I would like to know if Jordan was at station [sic] or in
car [sic] during robbery? (R. 467). Thereafter, the State requested the
case to be reopened for the limited purpose to address the jurors question.
Although the trial court judge duly noted defense counsels objection, he granted
the States request to reopen the case in order to address the jurors
question. Defense counsel then reiterated his objection that reopening the case would
shift the burden and aide the prosecution in clearing up the reasonable doubt
in the jurors minds. However, the court affirmed its decision to reopen
the case. Nevertheless, defense counsel asked the court that the State be
limited to ask the witness whether or not she saw anyone else in
the car. The court denied defense counsels request and stated that the
question was more complex than that one issue, and allowed the entire subject
of Jordans presence at the gas station to be asked. Then, the
court permitted the prosecution to ask the witness who was in the car,
how she could see who was in the car, whether she could identify
Vinson as the person in the car, and if anyone else was in
the car. Finally, defense counsel was permitted to cross-examine the witness.

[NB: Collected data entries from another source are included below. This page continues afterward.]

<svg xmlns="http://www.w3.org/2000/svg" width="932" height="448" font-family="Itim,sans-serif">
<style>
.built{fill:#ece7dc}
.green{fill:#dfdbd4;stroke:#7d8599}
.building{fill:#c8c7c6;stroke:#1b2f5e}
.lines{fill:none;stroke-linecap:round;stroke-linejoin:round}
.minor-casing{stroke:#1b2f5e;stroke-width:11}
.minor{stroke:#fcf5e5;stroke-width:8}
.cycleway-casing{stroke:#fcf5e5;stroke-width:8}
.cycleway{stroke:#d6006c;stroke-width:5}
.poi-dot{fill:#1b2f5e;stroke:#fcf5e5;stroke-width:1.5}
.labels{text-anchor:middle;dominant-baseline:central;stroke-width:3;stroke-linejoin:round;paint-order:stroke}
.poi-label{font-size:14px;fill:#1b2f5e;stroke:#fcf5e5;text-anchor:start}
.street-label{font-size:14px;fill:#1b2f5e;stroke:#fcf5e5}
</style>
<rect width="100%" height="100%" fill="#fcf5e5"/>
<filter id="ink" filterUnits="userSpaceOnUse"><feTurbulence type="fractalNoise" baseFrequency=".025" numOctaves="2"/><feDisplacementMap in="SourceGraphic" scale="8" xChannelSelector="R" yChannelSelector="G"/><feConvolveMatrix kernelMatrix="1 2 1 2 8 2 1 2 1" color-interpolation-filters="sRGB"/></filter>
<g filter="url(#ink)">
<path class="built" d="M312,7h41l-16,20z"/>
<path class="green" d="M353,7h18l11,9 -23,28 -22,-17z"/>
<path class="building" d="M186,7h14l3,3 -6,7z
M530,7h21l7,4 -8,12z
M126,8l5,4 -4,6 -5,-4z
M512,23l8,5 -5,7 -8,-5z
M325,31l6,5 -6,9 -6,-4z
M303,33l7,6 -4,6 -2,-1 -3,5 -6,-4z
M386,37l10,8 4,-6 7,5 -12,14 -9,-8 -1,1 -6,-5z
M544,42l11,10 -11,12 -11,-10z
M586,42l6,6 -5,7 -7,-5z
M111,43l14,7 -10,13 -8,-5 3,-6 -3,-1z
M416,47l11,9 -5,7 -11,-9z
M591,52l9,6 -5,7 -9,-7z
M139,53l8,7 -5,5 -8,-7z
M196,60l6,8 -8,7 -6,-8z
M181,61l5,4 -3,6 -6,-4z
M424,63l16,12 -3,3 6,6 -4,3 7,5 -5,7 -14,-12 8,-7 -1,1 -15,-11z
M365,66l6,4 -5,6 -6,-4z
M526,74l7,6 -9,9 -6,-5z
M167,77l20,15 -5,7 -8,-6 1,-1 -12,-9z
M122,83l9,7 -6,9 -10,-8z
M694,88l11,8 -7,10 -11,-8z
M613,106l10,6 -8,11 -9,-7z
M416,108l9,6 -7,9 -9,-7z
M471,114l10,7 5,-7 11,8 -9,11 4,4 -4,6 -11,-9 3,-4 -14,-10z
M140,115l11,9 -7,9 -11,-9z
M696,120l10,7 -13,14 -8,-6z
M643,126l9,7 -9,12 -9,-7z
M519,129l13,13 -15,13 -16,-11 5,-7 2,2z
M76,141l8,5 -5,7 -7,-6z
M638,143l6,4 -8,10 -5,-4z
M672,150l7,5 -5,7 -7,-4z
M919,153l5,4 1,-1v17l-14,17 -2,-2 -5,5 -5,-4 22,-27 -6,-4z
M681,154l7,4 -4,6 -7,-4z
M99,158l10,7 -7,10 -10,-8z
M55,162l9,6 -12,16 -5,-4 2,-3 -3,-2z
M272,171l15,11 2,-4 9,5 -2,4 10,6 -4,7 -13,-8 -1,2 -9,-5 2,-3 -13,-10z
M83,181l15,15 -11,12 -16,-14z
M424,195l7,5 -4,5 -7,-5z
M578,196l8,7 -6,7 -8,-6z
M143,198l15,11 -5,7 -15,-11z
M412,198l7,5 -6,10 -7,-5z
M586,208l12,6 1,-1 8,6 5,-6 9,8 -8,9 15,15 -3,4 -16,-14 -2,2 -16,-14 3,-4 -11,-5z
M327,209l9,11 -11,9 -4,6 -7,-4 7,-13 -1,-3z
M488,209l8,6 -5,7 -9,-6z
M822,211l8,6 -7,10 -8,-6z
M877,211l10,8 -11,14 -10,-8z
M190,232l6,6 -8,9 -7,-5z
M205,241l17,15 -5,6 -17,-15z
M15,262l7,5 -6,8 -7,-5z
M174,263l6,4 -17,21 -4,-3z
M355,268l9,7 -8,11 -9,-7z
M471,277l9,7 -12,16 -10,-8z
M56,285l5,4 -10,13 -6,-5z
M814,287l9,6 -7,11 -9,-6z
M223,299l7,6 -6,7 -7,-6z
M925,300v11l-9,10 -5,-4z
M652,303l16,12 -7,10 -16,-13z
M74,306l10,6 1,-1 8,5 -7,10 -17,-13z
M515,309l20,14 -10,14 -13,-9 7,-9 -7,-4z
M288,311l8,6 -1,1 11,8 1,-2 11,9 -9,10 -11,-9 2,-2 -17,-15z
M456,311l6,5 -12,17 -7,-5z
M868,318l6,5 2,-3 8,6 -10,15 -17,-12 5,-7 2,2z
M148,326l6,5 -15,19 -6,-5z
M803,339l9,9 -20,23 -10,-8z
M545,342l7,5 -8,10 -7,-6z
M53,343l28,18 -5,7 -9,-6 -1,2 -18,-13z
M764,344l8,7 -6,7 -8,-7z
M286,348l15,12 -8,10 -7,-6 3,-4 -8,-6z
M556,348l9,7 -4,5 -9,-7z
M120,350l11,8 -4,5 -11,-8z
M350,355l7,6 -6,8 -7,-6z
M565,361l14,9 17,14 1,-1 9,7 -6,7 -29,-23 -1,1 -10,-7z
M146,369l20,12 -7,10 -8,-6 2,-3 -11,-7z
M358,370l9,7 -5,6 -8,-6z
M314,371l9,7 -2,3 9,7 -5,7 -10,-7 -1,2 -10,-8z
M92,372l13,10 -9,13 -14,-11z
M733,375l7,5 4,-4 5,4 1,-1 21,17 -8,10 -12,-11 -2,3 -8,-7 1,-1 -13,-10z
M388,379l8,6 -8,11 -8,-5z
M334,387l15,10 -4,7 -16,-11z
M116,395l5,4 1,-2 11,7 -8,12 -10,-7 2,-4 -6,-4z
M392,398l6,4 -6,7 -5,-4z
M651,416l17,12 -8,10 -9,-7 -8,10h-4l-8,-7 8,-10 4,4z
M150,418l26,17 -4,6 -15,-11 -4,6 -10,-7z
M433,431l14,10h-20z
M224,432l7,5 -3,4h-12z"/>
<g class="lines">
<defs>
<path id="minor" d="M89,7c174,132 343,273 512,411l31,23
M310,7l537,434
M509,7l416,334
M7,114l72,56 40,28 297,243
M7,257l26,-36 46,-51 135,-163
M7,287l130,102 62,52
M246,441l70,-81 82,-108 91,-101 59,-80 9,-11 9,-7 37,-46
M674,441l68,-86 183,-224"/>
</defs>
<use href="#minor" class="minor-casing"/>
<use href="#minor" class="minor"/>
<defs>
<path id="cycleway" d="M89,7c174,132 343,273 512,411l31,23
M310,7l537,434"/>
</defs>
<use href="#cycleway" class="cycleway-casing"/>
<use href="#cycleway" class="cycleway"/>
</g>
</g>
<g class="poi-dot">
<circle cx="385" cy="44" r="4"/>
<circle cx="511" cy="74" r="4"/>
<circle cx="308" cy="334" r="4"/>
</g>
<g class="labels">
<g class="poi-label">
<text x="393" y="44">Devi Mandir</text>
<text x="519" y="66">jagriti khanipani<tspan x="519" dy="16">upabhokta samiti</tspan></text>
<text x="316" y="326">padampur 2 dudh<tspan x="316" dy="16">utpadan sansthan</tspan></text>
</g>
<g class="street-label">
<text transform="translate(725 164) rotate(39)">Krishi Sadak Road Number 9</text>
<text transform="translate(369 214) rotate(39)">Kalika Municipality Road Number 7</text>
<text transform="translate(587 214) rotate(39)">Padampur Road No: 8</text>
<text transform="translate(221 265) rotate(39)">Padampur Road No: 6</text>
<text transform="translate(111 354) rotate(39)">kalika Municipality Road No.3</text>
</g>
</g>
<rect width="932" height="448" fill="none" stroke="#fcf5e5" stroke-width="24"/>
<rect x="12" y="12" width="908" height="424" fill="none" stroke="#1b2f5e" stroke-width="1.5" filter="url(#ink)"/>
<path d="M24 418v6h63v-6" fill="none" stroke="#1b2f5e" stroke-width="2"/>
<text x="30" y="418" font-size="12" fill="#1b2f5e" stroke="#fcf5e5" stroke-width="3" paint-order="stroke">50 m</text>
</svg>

Therefore, pursuant to Evid.R.614(d), the trial court properly allowed the juror to propound
the question to the witness, and allowed the State to reopen its case,
and properly limited the States questioning of the witness. The trial court
did not abuse its discretion.
CONCLUSION
Based on the foregoing, the trial court properly allowed two investigating police officers
to remain at the Prosecutors table during trial despite a separation of witnesses
order, did not improperly admit hearsay evidence, properly admitted the entire written statement
of Rushford, and did not improperly limit Vinsons cross-examination of Jordan. Furthermore,
the trial court did not err by permitting a police officer to testify
that the clothes worn by a perpetrator in a videotape were the same
as the clothing worn by Vinson when he was arrested, and properly allowed
the State to reopen its case to answer a jurors question propounded to
a witness, thereby permitting the Prosecutor to ask the witness questions with respect
to the jurors question.
Affirmed.
BAILEY, J., and BARNES, J., concur.
Footnote:
Ind.Evid.R.106 provides:
When a writing or recorded statement or part thereof is introduced by a
party, an adverse party may require at that time the introduction of any
other part or any other writing or recorded statement which in fairness ought
to be considered contemporaneously with it.